◆ REQUIREMENT
Stop at the line that contains "as an argument". Until then, set down each line of the records exactly, beginning with the first, and skip pictures.

◆ EXERCISE INPUT
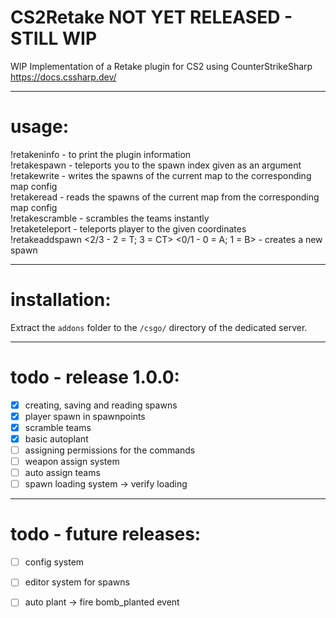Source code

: # CS2Retake  NOT YET RELEASED - STILL WIP
  
WIP Implementation of a Retake plugin for CS2 using CounterStrikeSharp  
<https://docs.cssharp.dev/>  
  
---
# usage:  
!retakeninfo - to print the plugin information  
!retakespawn <index> - teleports you to the spawn index given as an argument  
!retakewrite - writes the spawns of the current map to the corresponding map config  
!retakeread - reads the spawns of the current map from the corresponding map config  
!retakescramble - scrambles the teams instantly  
!retaketeleport <position X float> <position Y float> <position Z float> - teleports player to the given coordinates  
!retakeaddspawn <2/3 - 2 = T; 3 = CT> <0/1 - 0 = A; 1 = B> - creates a new spawn
  
---
# installation:  
Extract the `addons` folder to the `/csgo/` directory of the dedicated server.  

---
# todo - release 1.0.0:  
- [x] creating, saving and reading spawns
- [x] player spawn in spawnpoints 
- [x] scramble teams
- [x] basic autoplant 
- [ ] assigning permissions for the commands
- [ ] weapon assign system
- [ ] auto assign teams
- [ ] spawn loading system -> verify loading

---
# todo - future releases:  
- [ ] config system
- [ ] editor system for spawns
- [ ] auto plant -> fire bomb_planted event




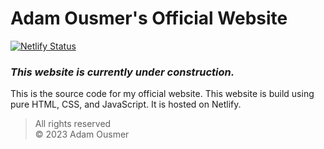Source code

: # Adam Ousmer's Official Website
[![Netlify Status](https://api.netlify.com/api/v1/badges/47e84418-ff12-450a-ad09-911f5d17a171/deploy-status)](https://app.netlify.com/sites/adamousmer/deploys) 

### _*This website is currently under construction.*_

This is the source code for my official website. This website is build using pure HTML, CSS, and JavaScript. It is hosted on Netlify.

> All rights reserved <br/>
> &copy; 2023 Adam Ousmer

◆ OUTPUT FOR THIS TASK
Source code

: # CS2Retake  NOT YET RELEASED - STILL WIP
  
WIP Implementation of a Retake plugin for CS2 using CounterStrikeSharp  
<https://docs.cssharp.dev/>  
  
---
# usage:  
!retakeninfo - to print the plugin information  
!retakespawn <index> - teleports you to the spawn index given as an argument  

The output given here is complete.